Emir Kusturica explains to Novosti what he has in mind for the documentary he will be filming on Diego Maradona:

«I want, for all time, to find and to return on film the true idea of Maradona. If that idea is lost now, because of the scandals that have followed him, with the filmic confrontation of his his former life with what Maradona is now, I will try to create anew or return the myth of him.»

And why should anyone believe that true ideas come from anything other than myths? Are there any particular myths that Mr Kusturica has in mind? He tells us, enigmatically:

«in Latin America Diego Maradona is a god to whom everything is forgiven. While here, there does not exist even one hero who is forgiven...»

He wouldn't have any particular heroes in mind.

Technical notes

First off, the consensus response to the new blog template seems to be a bleah from the English speakers, a bljak from the speakers of Serbian, Croatian and Bosnian (except for the few who are consulting Ham, Babić and Moguš to see whether that should be blatk or blj ak), and a whimper from the dogs. So I'll go back to the drawing board. This may have to wait for the next bout of insomnia.

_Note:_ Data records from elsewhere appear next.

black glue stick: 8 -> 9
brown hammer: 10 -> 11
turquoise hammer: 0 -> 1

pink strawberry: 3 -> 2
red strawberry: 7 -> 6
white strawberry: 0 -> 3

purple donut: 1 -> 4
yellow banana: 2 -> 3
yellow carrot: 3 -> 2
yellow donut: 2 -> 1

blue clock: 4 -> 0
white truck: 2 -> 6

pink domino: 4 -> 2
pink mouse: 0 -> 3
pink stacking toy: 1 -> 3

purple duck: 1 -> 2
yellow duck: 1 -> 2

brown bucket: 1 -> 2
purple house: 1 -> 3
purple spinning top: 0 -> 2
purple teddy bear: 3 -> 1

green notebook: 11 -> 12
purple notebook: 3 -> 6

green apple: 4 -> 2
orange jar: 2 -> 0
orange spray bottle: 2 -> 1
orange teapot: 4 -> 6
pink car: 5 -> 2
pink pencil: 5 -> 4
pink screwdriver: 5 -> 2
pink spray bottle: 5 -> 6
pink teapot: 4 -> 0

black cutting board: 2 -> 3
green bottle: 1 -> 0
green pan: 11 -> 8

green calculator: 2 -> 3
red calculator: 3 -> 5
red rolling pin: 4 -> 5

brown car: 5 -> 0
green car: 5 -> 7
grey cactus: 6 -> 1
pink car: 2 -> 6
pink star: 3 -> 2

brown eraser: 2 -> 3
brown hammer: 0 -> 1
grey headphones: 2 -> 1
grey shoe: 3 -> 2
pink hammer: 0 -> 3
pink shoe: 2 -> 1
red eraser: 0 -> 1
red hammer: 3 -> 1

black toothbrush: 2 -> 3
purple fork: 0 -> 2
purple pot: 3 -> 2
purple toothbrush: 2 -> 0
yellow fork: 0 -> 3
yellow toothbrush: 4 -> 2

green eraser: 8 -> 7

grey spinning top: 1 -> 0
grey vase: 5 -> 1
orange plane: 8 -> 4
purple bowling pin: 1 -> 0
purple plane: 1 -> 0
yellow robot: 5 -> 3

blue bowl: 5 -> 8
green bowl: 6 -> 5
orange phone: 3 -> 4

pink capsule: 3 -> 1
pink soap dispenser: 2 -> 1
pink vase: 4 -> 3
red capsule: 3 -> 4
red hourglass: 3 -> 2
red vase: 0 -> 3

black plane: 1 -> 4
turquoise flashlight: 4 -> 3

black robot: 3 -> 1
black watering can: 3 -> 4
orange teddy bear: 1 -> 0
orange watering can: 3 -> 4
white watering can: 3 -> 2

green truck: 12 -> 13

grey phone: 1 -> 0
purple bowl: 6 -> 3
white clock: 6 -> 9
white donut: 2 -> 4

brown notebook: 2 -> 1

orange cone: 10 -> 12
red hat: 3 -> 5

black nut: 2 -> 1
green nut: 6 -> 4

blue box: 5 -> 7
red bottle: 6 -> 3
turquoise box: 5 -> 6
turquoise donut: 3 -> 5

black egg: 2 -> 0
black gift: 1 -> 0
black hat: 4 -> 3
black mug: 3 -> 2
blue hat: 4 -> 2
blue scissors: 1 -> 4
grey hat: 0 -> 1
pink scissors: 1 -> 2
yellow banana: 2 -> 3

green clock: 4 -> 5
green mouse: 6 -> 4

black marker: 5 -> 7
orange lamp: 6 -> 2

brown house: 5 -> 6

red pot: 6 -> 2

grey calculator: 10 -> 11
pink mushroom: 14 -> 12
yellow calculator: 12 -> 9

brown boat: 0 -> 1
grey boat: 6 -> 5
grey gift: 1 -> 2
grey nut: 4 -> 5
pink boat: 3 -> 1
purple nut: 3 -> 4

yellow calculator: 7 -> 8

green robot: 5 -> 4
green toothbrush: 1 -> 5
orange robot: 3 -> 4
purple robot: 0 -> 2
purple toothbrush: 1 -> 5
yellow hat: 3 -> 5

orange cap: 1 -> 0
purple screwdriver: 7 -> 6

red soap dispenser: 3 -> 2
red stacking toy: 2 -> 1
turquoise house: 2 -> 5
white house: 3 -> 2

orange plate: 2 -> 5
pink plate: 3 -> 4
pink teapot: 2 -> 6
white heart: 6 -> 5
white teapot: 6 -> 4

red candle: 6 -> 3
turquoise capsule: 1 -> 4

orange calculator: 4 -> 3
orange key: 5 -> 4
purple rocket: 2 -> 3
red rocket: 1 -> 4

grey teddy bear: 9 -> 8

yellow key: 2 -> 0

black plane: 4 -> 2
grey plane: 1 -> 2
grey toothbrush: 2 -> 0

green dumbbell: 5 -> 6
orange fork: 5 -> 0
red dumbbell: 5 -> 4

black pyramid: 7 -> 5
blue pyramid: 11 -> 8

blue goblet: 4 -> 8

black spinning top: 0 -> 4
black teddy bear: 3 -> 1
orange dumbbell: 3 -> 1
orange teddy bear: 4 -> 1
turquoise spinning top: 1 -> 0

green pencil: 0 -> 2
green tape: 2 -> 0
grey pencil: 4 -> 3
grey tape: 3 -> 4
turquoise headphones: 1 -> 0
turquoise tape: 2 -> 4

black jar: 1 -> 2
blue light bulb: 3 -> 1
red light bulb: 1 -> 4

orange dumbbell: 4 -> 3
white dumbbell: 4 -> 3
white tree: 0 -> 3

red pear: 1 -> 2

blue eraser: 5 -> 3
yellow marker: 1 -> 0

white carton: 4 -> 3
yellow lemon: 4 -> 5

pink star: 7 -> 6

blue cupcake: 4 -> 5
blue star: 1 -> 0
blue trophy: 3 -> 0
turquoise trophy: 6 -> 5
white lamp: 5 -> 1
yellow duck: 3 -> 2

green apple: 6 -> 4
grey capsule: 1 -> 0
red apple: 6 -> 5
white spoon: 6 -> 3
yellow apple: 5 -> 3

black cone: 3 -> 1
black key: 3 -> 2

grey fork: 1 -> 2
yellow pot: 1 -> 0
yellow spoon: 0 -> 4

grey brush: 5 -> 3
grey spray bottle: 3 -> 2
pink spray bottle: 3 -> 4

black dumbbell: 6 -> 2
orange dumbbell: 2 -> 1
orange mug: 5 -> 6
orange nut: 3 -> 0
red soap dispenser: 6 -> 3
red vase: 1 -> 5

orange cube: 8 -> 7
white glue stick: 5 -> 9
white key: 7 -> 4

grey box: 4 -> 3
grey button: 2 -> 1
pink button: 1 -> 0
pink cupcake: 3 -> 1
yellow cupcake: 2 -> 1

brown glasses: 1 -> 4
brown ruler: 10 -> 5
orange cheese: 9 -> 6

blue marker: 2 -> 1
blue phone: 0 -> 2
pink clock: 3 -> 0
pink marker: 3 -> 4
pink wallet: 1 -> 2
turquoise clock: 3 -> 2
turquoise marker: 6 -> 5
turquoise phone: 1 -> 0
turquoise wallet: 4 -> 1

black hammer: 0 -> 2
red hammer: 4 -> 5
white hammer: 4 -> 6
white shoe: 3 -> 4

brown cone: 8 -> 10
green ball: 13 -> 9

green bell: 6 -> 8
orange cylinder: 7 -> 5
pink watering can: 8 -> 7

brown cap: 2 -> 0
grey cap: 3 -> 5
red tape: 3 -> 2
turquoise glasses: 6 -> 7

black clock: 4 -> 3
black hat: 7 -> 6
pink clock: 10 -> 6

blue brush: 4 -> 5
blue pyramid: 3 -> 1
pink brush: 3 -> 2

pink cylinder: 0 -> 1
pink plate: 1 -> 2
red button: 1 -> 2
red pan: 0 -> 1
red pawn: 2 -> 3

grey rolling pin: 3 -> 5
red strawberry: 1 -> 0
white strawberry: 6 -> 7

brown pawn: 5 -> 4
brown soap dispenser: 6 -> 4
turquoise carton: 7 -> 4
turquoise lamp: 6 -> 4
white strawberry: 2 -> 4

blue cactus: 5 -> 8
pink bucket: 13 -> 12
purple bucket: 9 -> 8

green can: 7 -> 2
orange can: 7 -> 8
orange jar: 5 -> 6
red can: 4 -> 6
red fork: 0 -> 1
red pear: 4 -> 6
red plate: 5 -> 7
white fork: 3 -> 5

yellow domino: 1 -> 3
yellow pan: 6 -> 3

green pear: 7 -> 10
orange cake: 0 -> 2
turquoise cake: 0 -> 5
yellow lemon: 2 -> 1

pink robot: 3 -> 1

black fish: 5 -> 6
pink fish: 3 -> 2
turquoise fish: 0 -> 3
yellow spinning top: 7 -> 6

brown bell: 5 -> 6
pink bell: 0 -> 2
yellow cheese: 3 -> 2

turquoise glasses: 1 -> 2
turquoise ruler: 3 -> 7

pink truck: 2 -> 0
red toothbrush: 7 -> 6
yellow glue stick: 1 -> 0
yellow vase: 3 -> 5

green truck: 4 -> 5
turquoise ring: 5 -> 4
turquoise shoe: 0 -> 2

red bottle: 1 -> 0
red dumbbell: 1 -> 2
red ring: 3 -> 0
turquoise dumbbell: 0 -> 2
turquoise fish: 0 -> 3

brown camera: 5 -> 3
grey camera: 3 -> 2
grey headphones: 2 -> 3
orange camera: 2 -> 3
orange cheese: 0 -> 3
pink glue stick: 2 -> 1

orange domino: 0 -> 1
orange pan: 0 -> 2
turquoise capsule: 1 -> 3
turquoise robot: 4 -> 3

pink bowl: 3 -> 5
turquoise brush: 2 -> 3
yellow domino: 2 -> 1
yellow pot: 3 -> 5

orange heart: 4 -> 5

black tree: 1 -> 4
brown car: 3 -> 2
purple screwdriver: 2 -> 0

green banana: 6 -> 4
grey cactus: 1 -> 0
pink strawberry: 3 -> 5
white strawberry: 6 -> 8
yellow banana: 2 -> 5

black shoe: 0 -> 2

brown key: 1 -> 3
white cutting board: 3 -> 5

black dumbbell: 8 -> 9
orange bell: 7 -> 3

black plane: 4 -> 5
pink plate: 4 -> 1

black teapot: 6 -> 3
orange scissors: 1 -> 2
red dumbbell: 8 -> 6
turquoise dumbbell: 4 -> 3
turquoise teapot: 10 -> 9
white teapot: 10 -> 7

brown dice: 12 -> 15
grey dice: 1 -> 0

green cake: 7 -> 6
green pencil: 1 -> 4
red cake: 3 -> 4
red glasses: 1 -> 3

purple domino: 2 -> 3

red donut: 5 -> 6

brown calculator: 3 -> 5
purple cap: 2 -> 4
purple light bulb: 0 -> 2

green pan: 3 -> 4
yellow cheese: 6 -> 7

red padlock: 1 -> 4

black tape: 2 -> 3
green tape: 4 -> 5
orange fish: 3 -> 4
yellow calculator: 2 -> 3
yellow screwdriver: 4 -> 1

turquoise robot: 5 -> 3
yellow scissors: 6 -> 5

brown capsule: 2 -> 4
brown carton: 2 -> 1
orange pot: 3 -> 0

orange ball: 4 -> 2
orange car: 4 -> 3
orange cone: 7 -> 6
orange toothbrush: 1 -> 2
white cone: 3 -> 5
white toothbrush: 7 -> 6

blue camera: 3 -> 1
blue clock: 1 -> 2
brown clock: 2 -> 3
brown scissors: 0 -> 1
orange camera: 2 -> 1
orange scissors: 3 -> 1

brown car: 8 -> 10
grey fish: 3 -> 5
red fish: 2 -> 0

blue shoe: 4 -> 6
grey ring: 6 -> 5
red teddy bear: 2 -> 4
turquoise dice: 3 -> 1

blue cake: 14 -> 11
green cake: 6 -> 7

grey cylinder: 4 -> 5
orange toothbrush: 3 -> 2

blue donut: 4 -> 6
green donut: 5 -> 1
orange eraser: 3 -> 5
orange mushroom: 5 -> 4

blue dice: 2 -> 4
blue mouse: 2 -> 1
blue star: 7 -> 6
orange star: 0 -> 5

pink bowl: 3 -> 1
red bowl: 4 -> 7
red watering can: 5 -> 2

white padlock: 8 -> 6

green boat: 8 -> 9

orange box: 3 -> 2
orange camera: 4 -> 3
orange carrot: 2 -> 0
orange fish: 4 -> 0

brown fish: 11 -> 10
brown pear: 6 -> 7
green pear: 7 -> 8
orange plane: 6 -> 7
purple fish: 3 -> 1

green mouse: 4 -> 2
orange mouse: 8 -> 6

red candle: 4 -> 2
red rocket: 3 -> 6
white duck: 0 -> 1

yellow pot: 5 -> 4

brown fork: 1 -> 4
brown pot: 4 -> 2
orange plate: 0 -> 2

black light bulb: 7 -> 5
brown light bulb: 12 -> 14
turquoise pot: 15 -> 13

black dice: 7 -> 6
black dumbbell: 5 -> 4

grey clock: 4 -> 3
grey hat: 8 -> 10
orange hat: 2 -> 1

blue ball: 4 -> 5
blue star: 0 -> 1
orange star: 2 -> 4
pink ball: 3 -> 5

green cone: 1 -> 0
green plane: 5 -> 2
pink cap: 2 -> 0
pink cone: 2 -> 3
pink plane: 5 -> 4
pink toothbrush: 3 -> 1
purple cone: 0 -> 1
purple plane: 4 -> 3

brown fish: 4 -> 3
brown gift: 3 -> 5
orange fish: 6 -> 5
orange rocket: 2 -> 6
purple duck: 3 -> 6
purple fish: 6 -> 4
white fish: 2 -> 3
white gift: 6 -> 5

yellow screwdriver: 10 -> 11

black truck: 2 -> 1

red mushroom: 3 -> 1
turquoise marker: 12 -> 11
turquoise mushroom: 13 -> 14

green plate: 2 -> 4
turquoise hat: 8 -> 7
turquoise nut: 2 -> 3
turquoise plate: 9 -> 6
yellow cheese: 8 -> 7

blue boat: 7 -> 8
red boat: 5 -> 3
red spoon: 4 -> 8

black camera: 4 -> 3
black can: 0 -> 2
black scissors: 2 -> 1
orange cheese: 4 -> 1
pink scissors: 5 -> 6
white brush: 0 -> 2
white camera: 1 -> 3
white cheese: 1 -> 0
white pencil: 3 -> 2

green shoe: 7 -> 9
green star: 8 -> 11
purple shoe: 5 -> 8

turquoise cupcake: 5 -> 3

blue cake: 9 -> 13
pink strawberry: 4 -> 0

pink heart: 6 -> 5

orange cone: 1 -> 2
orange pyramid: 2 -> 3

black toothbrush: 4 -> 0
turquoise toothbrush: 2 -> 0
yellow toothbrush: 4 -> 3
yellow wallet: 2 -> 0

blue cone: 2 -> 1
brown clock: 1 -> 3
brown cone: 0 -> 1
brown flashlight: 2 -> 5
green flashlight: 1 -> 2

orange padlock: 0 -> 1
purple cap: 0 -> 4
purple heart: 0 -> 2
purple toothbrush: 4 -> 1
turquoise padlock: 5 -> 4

Second, a brief promotional introduction to the joy of RSS feeds in The Guardian finally pulled me out of my Luddite torpor to go try it. For those who are not familiar with this gizmo, as I was not until about an hour ago, it is extremely simple way of using a software program to monitor your favorite news sites and blogs for new updates. Basically you find the address of the site feed and add it to the list in the program. That way you can just check the feed monitor instead of repeatedly visiting your favorite blogs for updates. Forgive my belated fascination, but I am a nonmember of the technical intelligentsia so these things come to me a little slowly.

I sampled a few programs before deciding that my favorite is the one linked by the illustrious Teekay, called NewsFire. It fits my criteria of being nice to look at, simple to use, and available as shareware. It would appear to be Mac-only, which is only a problem if you are not a Mac user.